- TEXTAUSZUG
Autoindustrie stellt sich quer

Greenpeace führt Filter gegen Dieselruß vor

Krebs auslösender Dieselruß kann offenbar problemlos aus den Abgasen deutscher PKW gefiltert werden. Das führte Greenpeace am Donnerstag an einem gebrauchten Mercedes C 220 Diesel vor. In Stuttgart präsentierte die Umweltschutzorganisation die Wirkung einer nachträglich eingebauten Anlage, die nur noch ein Zehntausendstel der Partikel aus dem Auspuff lässt: Auf dem Filterpapier waren nur wenige Spuren zu sehen, das konventionelle Vergleichsfahrzeug hinterließ dagegen einen schwarzen Fleck. Mit dieser Demonstration wollte Greenpeace die Behauptung der deutschen Autohersteller widerlegen, eine Nachrüstung bereits ausgelieferter PKW sei nicht machbar. Die Industrie weigert sich noch, die verfügbare Technik in ihre neuen PKW einzubauen.

- DATEN ZUR AUSWERTUNG

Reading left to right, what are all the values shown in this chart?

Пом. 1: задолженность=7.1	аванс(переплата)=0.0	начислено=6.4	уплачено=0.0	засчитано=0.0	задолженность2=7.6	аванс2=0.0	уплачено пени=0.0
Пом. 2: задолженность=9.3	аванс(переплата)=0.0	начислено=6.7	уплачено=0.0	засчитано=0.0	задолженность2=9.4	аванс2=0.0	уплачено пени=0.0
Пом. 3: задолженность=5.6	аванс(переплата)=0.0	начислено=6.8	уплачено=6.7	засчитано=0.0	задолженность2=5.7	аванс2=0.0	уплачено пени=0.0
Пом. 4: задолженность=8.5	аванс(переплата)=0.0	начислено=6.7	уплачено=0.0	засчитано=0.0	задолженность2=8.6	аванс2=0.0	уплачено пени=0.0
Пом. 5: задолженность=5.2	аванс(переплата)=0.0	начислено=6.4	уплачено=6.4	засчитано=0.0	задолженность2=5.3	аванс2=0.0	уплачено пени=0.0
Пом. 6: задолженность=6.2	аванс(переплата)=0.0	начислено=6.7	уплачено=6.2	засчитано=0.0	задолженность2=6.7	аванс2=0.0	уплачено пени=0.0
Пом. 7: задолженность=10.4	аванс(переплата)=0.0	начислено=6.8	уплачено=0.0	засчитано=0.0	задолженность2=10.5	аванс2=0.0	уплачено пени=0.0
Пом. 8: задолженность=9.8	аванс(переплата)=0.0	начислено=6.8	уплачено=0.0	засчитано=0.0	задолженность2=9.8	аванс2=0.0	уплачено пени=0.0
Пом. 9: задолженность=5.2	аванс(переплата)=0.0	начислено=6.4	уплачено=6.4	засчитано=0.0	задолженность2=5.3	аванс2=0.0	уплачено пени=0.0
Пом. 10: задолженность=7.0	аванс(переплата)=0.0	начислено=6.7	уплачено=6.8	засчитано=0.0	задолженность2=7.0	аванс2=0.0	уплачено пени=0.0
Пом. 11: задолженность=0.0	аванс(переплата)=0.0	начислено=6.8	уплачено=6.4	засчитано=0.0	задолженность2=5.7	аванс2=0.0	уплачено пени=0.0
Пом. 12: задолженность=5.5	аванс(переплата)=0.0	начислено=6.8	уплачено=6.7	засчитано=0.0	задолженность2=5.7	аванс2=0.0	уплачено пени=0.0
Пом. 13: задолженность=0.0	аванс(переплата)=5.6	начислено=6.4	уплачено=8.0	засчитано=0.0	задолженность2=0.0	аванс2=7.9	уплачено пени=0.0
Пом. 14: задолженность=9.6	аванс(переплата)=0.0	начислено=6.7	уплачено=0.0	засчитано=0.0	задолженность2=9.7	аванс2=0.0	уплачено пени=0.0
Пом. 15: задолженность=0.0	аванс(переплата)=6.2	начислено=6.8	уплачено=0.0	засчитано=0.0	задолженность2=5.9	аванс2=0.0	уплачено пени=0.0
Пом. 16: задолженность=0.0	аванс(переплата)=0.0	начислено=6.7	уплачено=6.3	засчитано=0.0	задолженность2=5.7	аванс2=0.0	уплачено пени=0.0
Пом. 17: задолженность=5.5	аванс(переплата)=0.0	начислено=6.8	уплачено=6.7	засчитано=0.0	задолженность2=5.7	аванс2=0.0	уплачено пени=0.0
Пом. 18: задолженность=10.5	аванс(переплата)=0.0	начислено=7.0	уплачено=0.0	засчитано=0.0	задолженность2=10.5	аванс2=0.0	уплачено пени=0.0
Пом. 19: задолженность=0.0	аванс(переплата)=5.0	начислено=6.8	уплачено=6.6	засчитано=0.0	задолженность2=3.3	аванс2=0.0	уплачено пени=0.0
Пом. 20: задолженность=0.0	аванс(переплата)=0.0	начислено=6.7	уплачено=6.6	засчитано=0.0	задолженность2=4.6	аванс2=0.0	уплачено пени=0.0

- AUFGABEN
**a.** Nennen Sie alle Namen von Organisationen, Automarken und Städten, die im Artikel über den Dieselrußfilter vorkommen.
**b.** Führen Sie den Artikel über den Dieselrußfilter im Anschluss an seinen letzten Satz weiter.

- SCHRIFTLICHE ANTWORTEN
**a.** Greenpeace, Mercedes, Stuttgart

**b.**
Der Einbau in deutsche PKW würde keine wesentlichen Mehrkosten verursachen, so die Umweltorganisation. Greenpeace beauftragte den Rheinisch-Westfälischen TueV (RWTUeV) in Essen , den Russfilter einzubauen. Offenbar waren keinerlei kostspielige Entwicklungen vonnöten und es wurden nur handelsübliche Teile verwendet.

Die deutsche Autoindustrie begründet ihre Weigerung, die Technik zu übernehmen, mit dem Hinweis auf angeblich bessere, aber erst zukünftig verfügbare Reinigungssysteme.

Deutsche Diesel-PKW stossen jedes Jahr fast 9000 Tonnen Russ aus. Er verursacht jährlich mehrere tausend Todesfälle durch Lungenkrebs, darüber hinaus Herz-, Kreislauf- und Atemwegserkrankungen. Führende Experten, darunter der Sachverständigenrat der Bundesregierung, betrachten die Partikel im Dieselruß als das wichtigste Problem der Luftverschmutzung.